● Task statement
Your task is to write out exactly the lines from the line containing "output [C_M_AXIS_TUSER_WIDTH-1:0] tuser_out" through the end of the records, inclusive at both ends.

● Extracted data entries
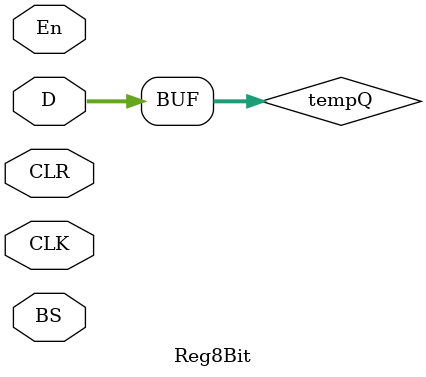
<source format=v>
`timescale 1ns / 1ps
module Reg8Bit(
	input [7:0] D,
	input [7:0] BS,
    input CLK,
    input CLR,
    input En
	 
    );
	   reg[7:0] tempQ;

  always @(posedge CLK)
  begin
    if (En)
    begin
      if (CLR)
        tempQ = 8'b00000000;
      else
        tempQ = BS;
    end
  end
assign D = tempQ;


endmodule

</source>
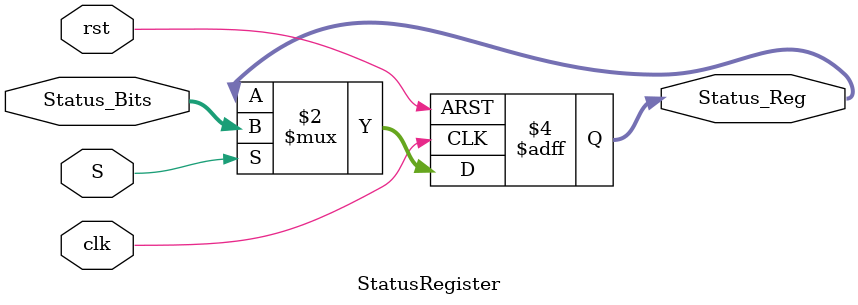
<source format=v>
module StatusRegister (
    input clk, rst, S, 
    input [3:0] Status_Bits,
    output reg [3:0] Status_Reg
);

  always @(negedge clk, posedge rst) begin
      if (rst) begin
          Status_Reg <= 4'b0;
      end else if(S) begin
          Status_Reg <= Status_Bits;
     	end
  end
    
endmodule



</source>
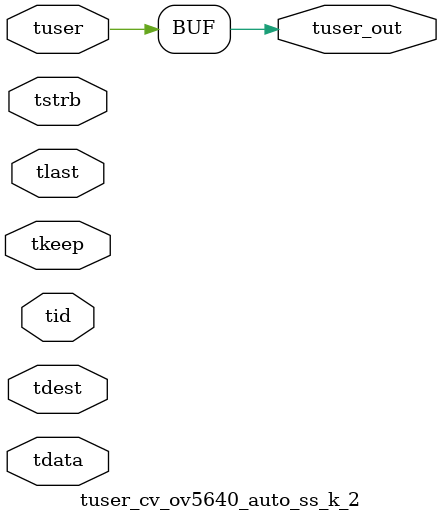
<source format=v>


`timescale 1ps/1ps

module tuser_cv_ov5640_auto_ss_k_2 #
(
parameter C_S_AXIS_TUSER_WIDTH = 1,
parameter C_S_AXIS_TDATA_WIDTH = 32,
parameter C_S_AXIS_TID_WIDTH   = 0,
parameter C_S_AXIS_TDEST_WIDTH = 0,
parameter C_M_AXIS_TUSER_WIDTH = 1
)
(
input  [(C_S_AXIS_TUSER_WIDTH == 0 ? 1 : C_S_AXIS_TUSER_WIDTH)-1:0     ] tuser,
input  [(C_S_AXIS_TDATA_WIDTH == 0 ? 1 : C_S_AXIS_TDATA_WIDTH)-1:0     ] tdata,
input  [(C_S_AXIS_TID_WIDTH   == 0 ? 1 : C_S_AXIS_TID_WIDTH)-1:0       ] tid,
input  [(C_S_AXIS_TDEST_WIDTH == 0 ? 1 : C_S_AXIS_TDEST_WIDTH)-1:0     ] tdest,
input  [(C_S_AXIS_TDATA_WIDTH/8)-1:0 ] tkeep,
input  [(C_S_AXIS_TDATA_WIDTH/8)-1:0 ] tstrb,
input                                                                    tlast,
output [C_M_AXIS_TUSER_WIDTH-1:0] tuser_out
);

assign tuser_out = {tuser[0:0]};

endmodule


</source>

● Written reply
output [C_M_AXIS_TUSER_WIDTH-1:0] tuser_out
);

assign tuser_out = {tuser[0:0]};

endmodule


</source>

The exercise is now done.